> **OBJECTIVE**
Pull out the lines of the listing from its first line through the line that contains "state / province: California", and reproduce them unchanged, including that final line.

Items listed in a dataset
__________
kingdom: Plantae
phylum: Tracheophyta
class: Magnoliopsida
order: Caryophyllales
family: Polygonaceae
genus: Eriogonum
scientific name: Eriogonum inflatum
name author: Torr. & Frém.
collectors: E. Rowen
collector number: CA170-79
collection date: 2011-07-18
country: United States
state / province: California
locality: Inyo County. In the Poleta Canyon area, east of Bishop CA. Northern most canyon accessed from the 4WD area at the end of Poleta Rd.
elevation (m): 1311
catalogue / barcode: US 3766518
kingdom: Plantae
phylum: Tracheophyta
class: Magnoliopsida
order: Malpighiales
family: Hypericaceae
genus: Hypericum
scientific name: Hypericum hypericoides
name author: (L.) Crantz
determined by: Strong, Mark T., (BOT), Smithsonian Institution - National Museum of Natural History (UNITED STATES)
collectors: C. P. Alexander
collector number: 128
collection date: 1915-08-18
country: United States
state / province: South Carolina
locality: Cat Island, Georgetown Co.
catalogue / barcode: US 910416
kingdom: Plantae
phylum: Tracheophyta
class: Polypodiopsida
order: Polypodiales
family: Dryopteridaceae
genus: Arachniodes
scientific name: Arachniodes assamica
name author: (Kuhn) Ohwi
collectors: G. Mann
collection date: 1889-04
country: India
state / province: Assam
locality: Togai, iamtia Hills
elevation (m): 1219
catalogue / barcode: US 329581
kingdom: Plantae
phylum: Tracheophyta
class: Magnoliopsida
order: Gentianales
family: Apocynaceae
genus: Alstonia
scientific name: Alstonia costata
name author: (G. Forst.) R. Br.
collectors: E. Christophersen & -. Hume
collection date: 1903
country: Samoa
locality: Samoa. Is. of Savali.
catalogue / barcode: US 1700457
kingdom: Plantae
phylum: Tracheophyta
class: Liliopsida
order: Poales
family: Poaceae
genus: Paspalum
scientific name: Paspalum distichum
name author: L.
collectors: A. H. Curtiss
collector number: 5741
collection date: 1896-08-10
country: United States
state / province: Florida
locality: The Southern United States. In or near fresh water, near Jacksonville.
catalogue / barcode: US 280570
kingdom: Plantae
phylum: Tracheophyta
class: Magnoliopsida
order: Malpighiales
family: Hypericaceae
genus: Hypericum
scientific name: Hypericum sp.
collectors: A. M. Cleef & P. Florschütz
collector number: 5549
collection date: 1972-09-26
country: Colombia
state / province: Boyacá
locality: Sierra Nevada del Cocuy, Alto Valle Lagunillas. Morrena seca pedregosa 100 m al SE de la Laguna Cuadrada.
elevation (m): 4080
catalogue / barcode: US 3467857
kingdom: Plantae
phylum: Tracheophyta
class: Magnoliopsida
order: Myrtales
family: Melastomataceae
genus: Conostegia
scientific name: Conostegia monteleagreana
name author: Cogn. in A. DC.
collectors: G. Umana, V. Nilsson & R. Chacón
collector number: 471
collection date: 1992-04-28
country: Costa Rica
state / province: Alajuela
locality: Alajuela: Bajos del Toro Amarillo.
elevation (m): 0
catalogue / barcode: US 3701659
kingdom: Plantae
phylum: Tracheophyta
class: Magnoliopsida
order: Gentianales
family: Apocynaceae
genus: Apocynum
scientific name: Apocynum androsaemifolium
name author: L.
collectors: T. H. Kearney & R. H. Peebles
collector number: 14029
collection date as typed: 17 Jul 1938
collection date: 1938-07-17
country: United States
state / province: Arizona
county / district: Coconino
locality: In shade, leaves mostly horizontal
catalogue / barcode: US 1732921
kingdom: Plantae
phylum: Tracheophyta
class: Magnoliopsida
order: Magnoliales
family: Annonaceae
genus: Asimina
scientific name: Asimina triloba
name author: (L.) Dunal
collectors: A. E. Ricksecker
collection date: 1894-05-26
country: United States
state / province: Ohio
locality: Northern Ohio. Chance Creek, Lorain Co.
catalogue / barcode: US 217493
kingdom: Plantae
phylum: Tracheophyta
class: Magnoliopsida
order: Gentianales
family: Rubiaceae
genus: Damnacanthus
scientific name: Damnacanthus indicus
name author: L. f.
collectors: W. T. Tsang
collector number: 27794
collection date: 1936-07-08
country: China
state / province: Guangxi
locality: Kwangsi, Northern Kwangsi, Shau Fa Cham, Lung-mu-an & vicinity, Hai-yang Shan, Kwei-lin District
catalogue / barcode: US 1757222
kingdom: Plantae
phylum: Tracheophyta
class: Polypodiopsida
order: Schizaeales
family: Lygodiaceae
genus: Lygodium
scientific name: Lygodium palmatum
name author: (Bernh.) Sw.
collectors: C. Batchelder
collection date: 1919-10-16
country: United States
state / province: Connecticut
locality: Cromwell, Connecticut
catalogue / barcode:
__________
> **ANSWER TO THE PROBLEM**
kingdom: Plantae
phylum: Tracheophyta
class: Magnoliopsida
order: Caryophyllales
family: Polygonaceae
genus: Eriogonum
scientific name: Eriogonum inflatum
name author: Torr. & Frém.
collectors: E. Rowen
collector number: CA170-79
collection date: 2011-07-18
country: United States
state / province: California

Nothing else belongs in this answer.